Graça Freitas: a médica que coleciona orquídeas

Graça Freitas nasceu no Huambo, em Angola, em 1957 (Foto: Tiago Petinga/Lusa)

Não se imagina sem livros nem plantas. “As páginas mais bonitas que já li”, diz, foram escritas por V.S. Naipaul em “Uma Casa para o Sr. Biswas” (“A House for Mr. Biswas”, 1961), tinha ela quatro anos. Pouco depois, aprenderia a ler. “Tudo, devorava tudo”, conta, recordando um dos grandes prazeres de infância.

Tivesse a família terras e teria seguido outra paixão: a agricultura. À falta de terreno extenso, dedica-se a jardins caseiros, camélias e orquídeas, as favoritas, que a levam pelo Mundo à procura dos melhores parques botânicos e estufas. “Vi em Washington a mais magnífica coleção de orquídeas”, salienta, com entusiasmo.

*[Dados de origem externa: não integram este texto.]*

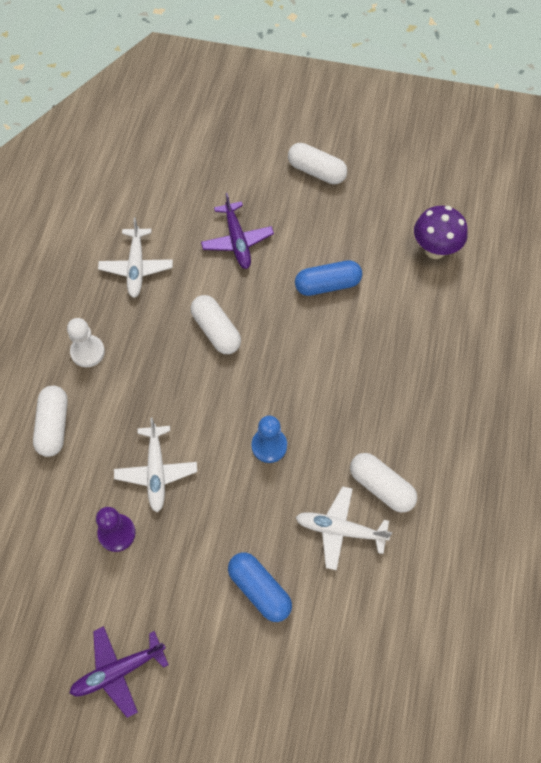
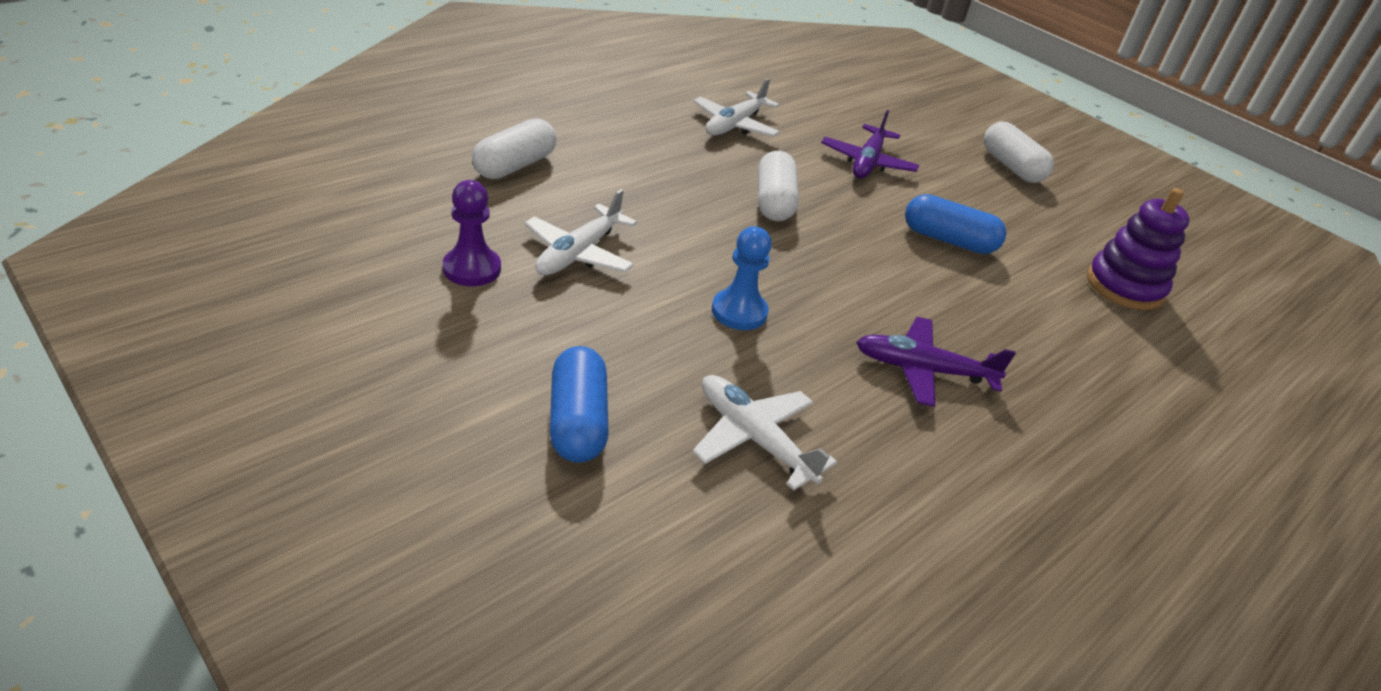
camera: 30 degrees right, 25 degrees down
(87, 352) = (615, 144): white pawn -> none
(118, 671) = (310, 374): purple plane -> purple plane (924, 370)
(381, 487) = (858, 435): white capsule -> none
(435, 250) = (1124, 286): purple mushroom -> purple stacking toy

De si, afirma não ser “nem perfeita nem santa”. De resto, define-se em duas palavras: “Absolutamente normal”. Discordam amigos e subordinados. Graça Freitas convoca elogios. “Interessada, aplicada, estudiosa, rigorosa.” E, é raro, “humilde”. Foi Jorge Torgal quem a convidou para a Direção-Geral da Saúde (DGS) em 1996. Médico e professor catedrático jubilado, recorda: “Começou por recusar porque tinha outras propostas profissionais. Bem a avisei: ‘olha que há propostas que falham’. Meses depois bateu à porta a perguntar se o lugar ainda estava vago, com extraordinária humildade”. Estava, claro. Trabalhava então no Centro de Saúde da Ajuda, depois da formação em Santa Maria e oito meses de Saúde Pública em Ponte de Sôr. Na Travessa das Florindas, 5, avisava: “Vou ali em comissão de serviço durante três anos e logo volto”. Não voltaria. “Depressa se tornou uma colaboradora ideal”, conta Jorge Torgal. Que o diga também Francisco George, ex-diretor-geral, que teve em Graça Freitas, diz Torgal, “o braço direito e o esquerdo”. Sem a exuberância comunicacional do antecessor, “a Graça é igualmente eficaz e muito mais tranquila”.

Nasceu no Huambo, Angola. Iniciou o curso na Faculdade de Medicina de Luanda. Não se lembra de querer ser médica. “Julgo que terei sido influenciada por duas grandes amigas.” Nunca se arrependeu. Da exposição mediática a que tem estado sujeita não gosta, “mas sabia que vinha com o cargo”. À pressão dos holofotes reage bem, ainda que a deixe “impaciente”. “Preciso de muita segurança na informação que passo aos cidadãos”, justifica.

O bastonário da Ordem dos Médicos, Miguel Guimarães, normalmente parco em elogios, lembra “a serenidade e a confiança que transmite sempre que fala”. “E o trabalho excecional na DGS.” Filipe Froes, pneumologista e professor, conhece bem a técnica dedicada – “uma formiga, prejudicada pelo esvaziamento de recursos da DGS” -, a amiga “leal e frontal”. A doente fácil. “Já a internei e acatou. Questiona, mas confia nas respostas.” Utente do SNS, “nunca se fez valer da posição que ocupa”. Na doença, que conhece bem, Graça Freitas é mais resiliente que nunca. “Vou-me abaixo, fico por vezes muito triste, mas sou paciente e resisto.” Acredita que a vida é feita “de picos e vales” e, por isso, não fica a remoer.

Dá importância aos pormenores: não é por acaso que as pregadeiras que habitualmente usa combinam com os brincos. Jorge Torgal, seu chefe durante quatro anos, lembra um defeito. “É demasiado condescendente com quem a maltrata.” Graça Freitas sorri, mas repete: “Não sou santa”.

Deixou de fumar há 20 anos. Toma quatro ou cinco cafés diariamente. Descreve um dia perfeito: “Acordar sem dores, tomar longamente um bom pequeno-almoço (café, pão, iogurte), dar uma caminhada, visitar a mãe, tratar das plantas e ler. Ouvir Jorge Palma. O que eu gosto de ‘Estrela do Mar’”.